*** STUDY MATERIAL Section Begins ***
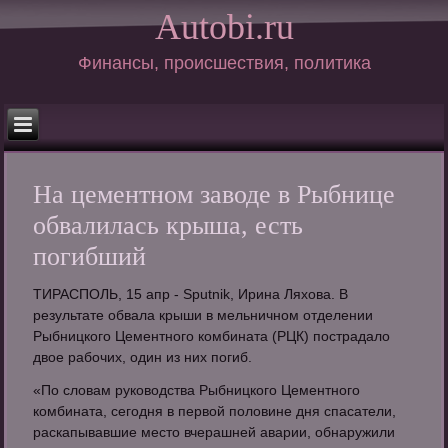
Autobi.ru
Финансы, происшествия, политика
На цементном заводе в Рыбнице
обвалилась крыша, есть
погибший
ТИРАСПОЛЬ, 15 апр - Sputnik, Ирина Ляхова. В
результате обвала крыши в мельничном отделении
Рыбницкого Цементного комбината (РЦК) пострадало
двое рабочих, один из них погиб.
«По словам руководства Рыбницкого Цементного
комбината, сегодня в первой половине дня спасатели,
раскапывавшие место вчерашней аварии, обнаружили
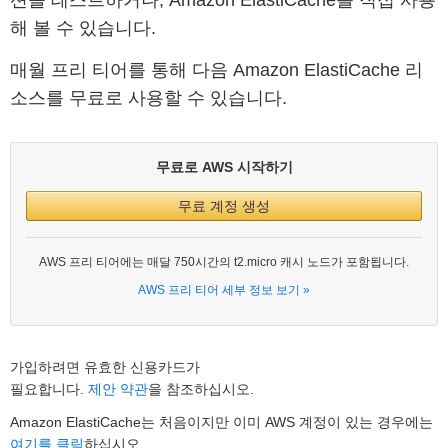
션을 테스트하거나, Amazon ElastiCache를 직접 사용
해 볼 수 있습니다.
매월 프리 티어를 통해 다음 Amazon ElastiCache 리
소스를 무료로 사용할 수 있습니다.
무료로 AWS 시작하기
무료 계정 생성
AWS 프리 티어에는 매달 750시간의 t2.micro 캐시 노드가 포함됩니다.
AWS 프리 티어 세부 정보 보기 »
가입하려면 유효한 신용카드가
필요합니다.
제안 약관
을 참조하십시오.
Amazon ElastiCache는 처음이지만 이미 AWS 계정이 있는 경우에는
여기를 클릭
하십시오.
*** STUDY MATERIAL Section Ends ***
Look above for the line containing "션을 테스트하거나, Amazon ElastiCache를 직접 사용". From there to the final line of the entries, repeat every line exactly.

- [RESPONSE TO THE TASK]
션을 테스트하거나, Amazon ElastiCache를 직접 사용
해 볼 수 있습니다.
매월 프리 티어를 통해 다음 Amazon ElastiCache 리
소스를 무료로 사용할 수 있습니다.
무료로 AWS 시작하기
무료 계정 생성
AWS 프리 티어에는 매달 750시간의 t2.micro 캐시 노드가 포함됩니다.
AWS 프리 티어 세부 정보 보기 »
가입하려면 유효한 신용카드가
필요합니다.
제안 약관
을 참조하십시오.
Amazon ElastiCache는 처음이지만 이미 AWS 계정이 있는 경우에는
여기를 클릭
하십시오.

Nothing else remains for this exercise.